Par ailleurs, il n’appartient pas au juge de la mise en état de vérifier si les conditions d’exclusion du droit de préférence du locataire en application du dernier alinéa de l’article L. 145-46-1 du code de commerce sont applicables.
En conséquence, la SELARL [B] [H] est bien fondée à solliciter la communication de l’ensemble des actes établis le 30 avril 2024 par Me [N], notaire à [Localité 8], et qui sont mentionnés dans son attestation du même jour.
Il sera donc fait droit à sa demande.
Afin d’assurer la communication effective de ces pièces dans un délai raisonnable compte-tenu de la procédure judiciaire en cours, la SCI [Adresse 1] sera condamnée à communiquer ces pièces sous astreinte provisoire de 100 euros par jour de retard, qui commencera à courir un mois après la notification de la présente ordonnance et pendant un délai de deux mois à l’issue duquel il devra de nouveau être statué.
— Sur les dépens et sur l’application des dispositions de l’article 700 du code de procédure civile :
Aux termes de l’article 790 du code de procédure civile, le juge de la mise en état peut statuer sur les dépens et les demandes formées en application de l’article 700.
A ce stade de la procédure, il n’apparaît pas inéquitable de laisser à chacune des parties la charge de ses propres frais irrépétibles.

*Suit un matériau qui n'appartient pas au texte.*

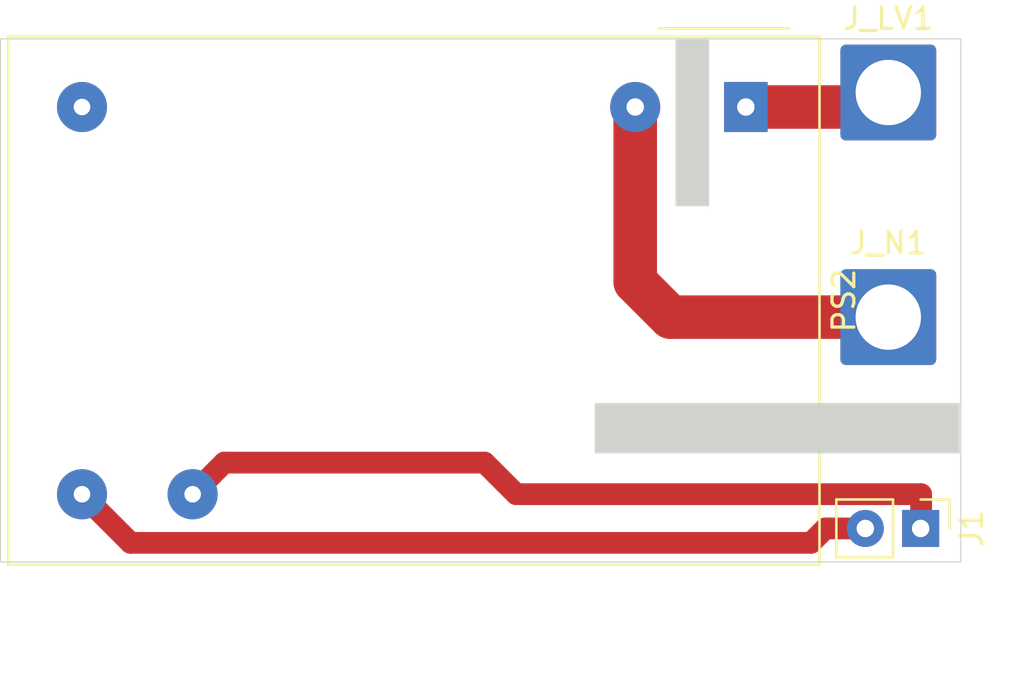
<source format=kicad_pcb>
(kicad_pcb
	(version 20240108)
	(generator "pcbnew")
	(generator_version "8.0")
	(general
		(thickness 1.6)
		(legacy_teardrops no)
	)
	(paper "A4")
	(layers
		(0 "F.Cu" signal)
		(31 "B.Cu" signal)
		(32 "B.Adhes" user "B.Adhesive")
		(33 "F.Adhes" user "F.Adhesive")
		(34 "B.Paste" user)
		(35 "F.Paste" user)
		(36 "B.SilkS" user "B.Silkscreen")
		(37 "F.SilkS" user "F.Silkscreen")
		(38 "B.Mask" user)
		(39 "F.Mask" user)
		(40 "Dwgs.User" user "User.Drawings")
		(41 "Cmts.User" user "User.Comments")
		(42 "Eco1.User" user "User.Eco1")
		(43 "Eco2.User" user "User.Eco2")
		(44 "Edge.Cuts" user)
		(45 "Margin" user)
		(46 "B.CrtYd" user "B.Courtyard")
		(47 "F.CrtYd" user "F.Courtyard")
		(48 "B.Fab" user)
		(49 "F.Fab" user)
		(50 "User.1" user)
		(51 "User.2" user)
		(52 "User.3" user)
		(53 "User.4" user)
		(54 "User.5" user)
		(55 "User.6" user)
		(56 "User.7" user)
		(57 "User.8" user)
		(58 "User.9" user)
	)
	(setup
		(pad_to_mask_clearance 0)
		(allow_soldermask_bridges_in_footprints no)
		(grid_origin 0.36 31.53)
		(pcbplotparams
			(layerselection 0x0001000_7fffffff)
			(plot_on_all_layers_selection 0x0000000_00000000)
			(disableapertmacros no)
			(usegerberextensions no)
			(usegerberattributes yes)
			(usegerberadvancedattributes yes)
			(creategerberjobfile yes)
			(dashed_line_dash_ratio 12.000000)
			(dashed_line_gap_ratio 3.000000)
			(svgprecision 4)
			(plotframeref no)
			(viasonmask no)
			(mode 1)
			(useauxorigin yes)
			(hpglpennumber 1)
			(hpglpenspeed 20)
			(hpglpendiameter 15.000000)
			(pdf_front_fp_property_popups yes)
			(pdf_back_fp_property_popups yes)
			(dxfpolygonmode yes)
			(dxfimperialunits yes)
			(dxfusepcbnewfont yes)
			(psnegative no)
			(psa4output no)
			(plotreference yes)
			(plotvalue yes)
			(plotfptext yes)
			(plotinvisibletext no)
			(sketchpadsonfab no)
			(subtractmaskfromsilk no)
			(outputformat 1)
			(mirror no)
			(drillshape 0)
			(scaleselection 1)
			(outputdirectory "")
		)
	)
	(net 0 "")
	(net 1 "Net-(J1-Pin_2)")
	(net 2 "Net-(J1-Pin_1)")
	(net 3 "Net-(J_LV1-Pin_1)")
	(net 4 "Net-(J_N1-Pin_1)")
	(net 5 "unconnected-(PS2-NC-Pad5)")
	(footprint "Connector_Wire:SolderWire-2.5sqmm_1x01_D2.4mm_OD4.4mm" (layer "F.Cu") (at 40.76 20.1676))
	(footprint "Converter_ACDC:Converter_ACDC_MeanWell_IRM-03-xx_THT" (layer "F.Cu") (at 34.22 10.52 -90))
	(footprint "Connector_PinHeader_2.54mm:PinHeader_1x02_P2.54mm_Vertical" (layer "F.Cu") (at 42.2452 29.8704 -90))
	(footprint "Connector_Wire:SolderWire-2.5sqmm_1x01_D2.4mm_OD4.4mm" (layer "F.Cu") (at 40.76 9.8552))
	(gr_rect
		(start 31.01 7.4258)
		(end 32.51 15.0542)
		(stroke
			(width 0.05)
			(type solid)
		)
		(fill solid)
		(layer "Edge.Cuts")
		(uuid "2a20deee-6249-49e9-8cec-14446d857b43")
	)
	(gr_rect
		(start 0 7.3914)
		(end 44.0894 31.4068)
		(stroke
			(width 0.05)
			(type solid)
		)
		(fill none)
		(layer "Edge.Cuts")
		(uuid "3a8cc44a-5cb7-4744-b4f5-0ae3c6f2909c")
	)
	(gr_rect
		(start 27.3034 24.1394)
		(end 44.0166 26.4)
		(stroke
			(width 0.05)
			(type solid)
		)
		(fill solid)
		(layer "Edge.Cuts")
		(uuid "888fefb8-45e9-4cb0-b072-a018c620c861")
	)
	(segment
		(start 5.9708 30.5308)
		(end 37.211 30.5308)
		(width 1)
		(layer "F.Cu")
		(net 1)
		(uuid "2bf36268-01d1-4fd0-bcdd-e5bf06baf533")
	)
	(segment
		(start 37.8714 29.8704)
		(end 39.7052 29.8704)
		(width 1)
		(layer "F.Cu")
		(net 1)
		(uuid "b0166c5b-a5ee-4b45-b8bf-0deb7a655d7b")
	)
	(segment
		(start 37.211 30.5308)
		(end 37.8714 29.8704)
		(width 1)
		(layer "F.Cu")
		(net 1)
		(uuid "c3c44d92-c927-465a-990a-93d90062d923")
	)
	(segment
		(start 3.74 28.3)
		(end 5.9708 30.5308)
		(width 1)
		(layer "F.Cu")
		(net 1)
		(uuid "eb96d473-1575-4b99-b4ce-3c3e85b5361a")
	)
	(segment
		(start 10.2722 26.8478)
		(end 22.225 26.8478)
		(width 1)
		(layer "F.Cu")
		(net 2)
		(uuid "1bc9bc8a-da0b-4fc1-b3d1-82a0e0443e43")
	)
	(segment
		(start 23.6728 28.2956)
		(end 22.225 26.8478)
		(width 1)
		(layer "F.Cu")
		(net 2)
		(uuid "57fd9f68-6d45-4f40-8fe0-d0e79e130210")
	)
	(segment
		(start 8.82 28.3)
		(end 10.2722 26.8478)
		(width 1)
		(layer "F.Cu")
		(net 2)
		(uuid "a11f89e9-b6f2-4a7f-9b6b-8126f3ae2459")
	)
	(segment
		(start 42.2452 29.8704)
		(end 42.2656 29.85)
		(width 1)
		(layer "F.Cu")
		(net 2)
		(uuid "cb55191f-49de-4a3b-a6d8-bd71bc6d4ec0")
	)
	(segment
		(start 42.2656 28.2956)
		(end 23.6728 28.2956)
		(width 1)
		(layer "F.Cu")
		(net 2)
		(uuid "f1206c56-697e-4383-8ab7-5c1cf513f298")
	)
	(segment
		(start 42.2656 29.85)
		(end 42.2656 28.2956)
		(width 1)
		(layer "F.Cu")
		(net 2)
		(uuid "f909d1c8-aea2-425a-a04e-1470e6efea7a")
	)
	(segment
		(start 34.22 10.52)
		(end 40.0952 10.52)
		(width 2)
		(layer "F.Cu")
		(net 3)
		(uuid "2649fd4c-cda5-4071-8a58-689e5f4315cf")
	)
	(segment
		(start 40.0952 10.52)
		(end 40.76 9.8552)
		(width 2)
		(layer "F.Cu")
		(net 3)
		(uuid "2eecee2b-946a-4ed8-b04d-3d1e0de4914b")
	)
	(segment
		(start 29.14 10.52)
		(end 29.14 18.5482)
		(width 2)
		(layer "F.Cu")
		(net 4)
		(uuid "0002b747-95e2-45b5-960c-db7953b60579")
	)
	(segment
		(start 29.14 18.5482)
		(end 30.7594 20.1676)
		(width 2)
		(layer "F.Cu")
		(net 4)
		(uuid "ae552e52-b9d1-4b94-8c13-8981ce563034")
	)
	(segment
		(start 30.7594 20.1676)
		(end 40.76 20.1676)
		(width 2)
		(layer "F.Cu")
		(net 4)
		(uuid "ebf19bdf-5b8e-4347-8799-262a45101340")
	)
)

</source>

Elles seront en conséquence déboutées de leurs demandes de ce chef.
Les dépens seront réservés.
PAR CES MOTIFS :
Le juge de la mise en état, statuant publiquement, par ordonnance contradictoire, en premier ressort et par mise à disposition au greffe,
ORDONNE à la SCI [Adresse 1] de communiquer à la SELARL [B] [H], dans le délai d’un mois suivant la notification de la présente ordonnance, l’ensemble des actes établis le 30 avril 2024 par Me [N], notaire à Nantes, et qui sont mentionnés dans son attestation du même jour ;
DIT que passé ce délai d’un mois, la SCI [Adresse 1] sera redevable envers la SELARL [B] [H] d’une astreinte provisoire de 100 € (cent euros) par jour de retard qui courra pendant un délai de 2 mois, à l’issue duquel il devra de nouveau être statué ;
DIT que le juge de la mise en état se réserve la liquidation de l’astreinte provisoire ;
RENVOIE le présent dossier à la mise en état du jeudi 3 septembre 2026 pour les conclusions de Me Boisnard, conseil de la SELARL [B] [H] ;
DÉBOUTE la SELARL [B] [H] de sa demande au titre de l’article 700 du code de procédure civile ;
DÉBOUTE la SCI [Adresse 1] de sa demande au titre de l’article 700 du code de procédure civile ;
RÉSERVE les dépens.
Ordonnance rendue par mise à disposition le VINGT NEUF MAI DEUX MIL VINGT SIX, après débats à l’audience du 23/03/2026, à l’issue de laquelle il a été indiqué que la décision serait rendue le 29 Mai 2026.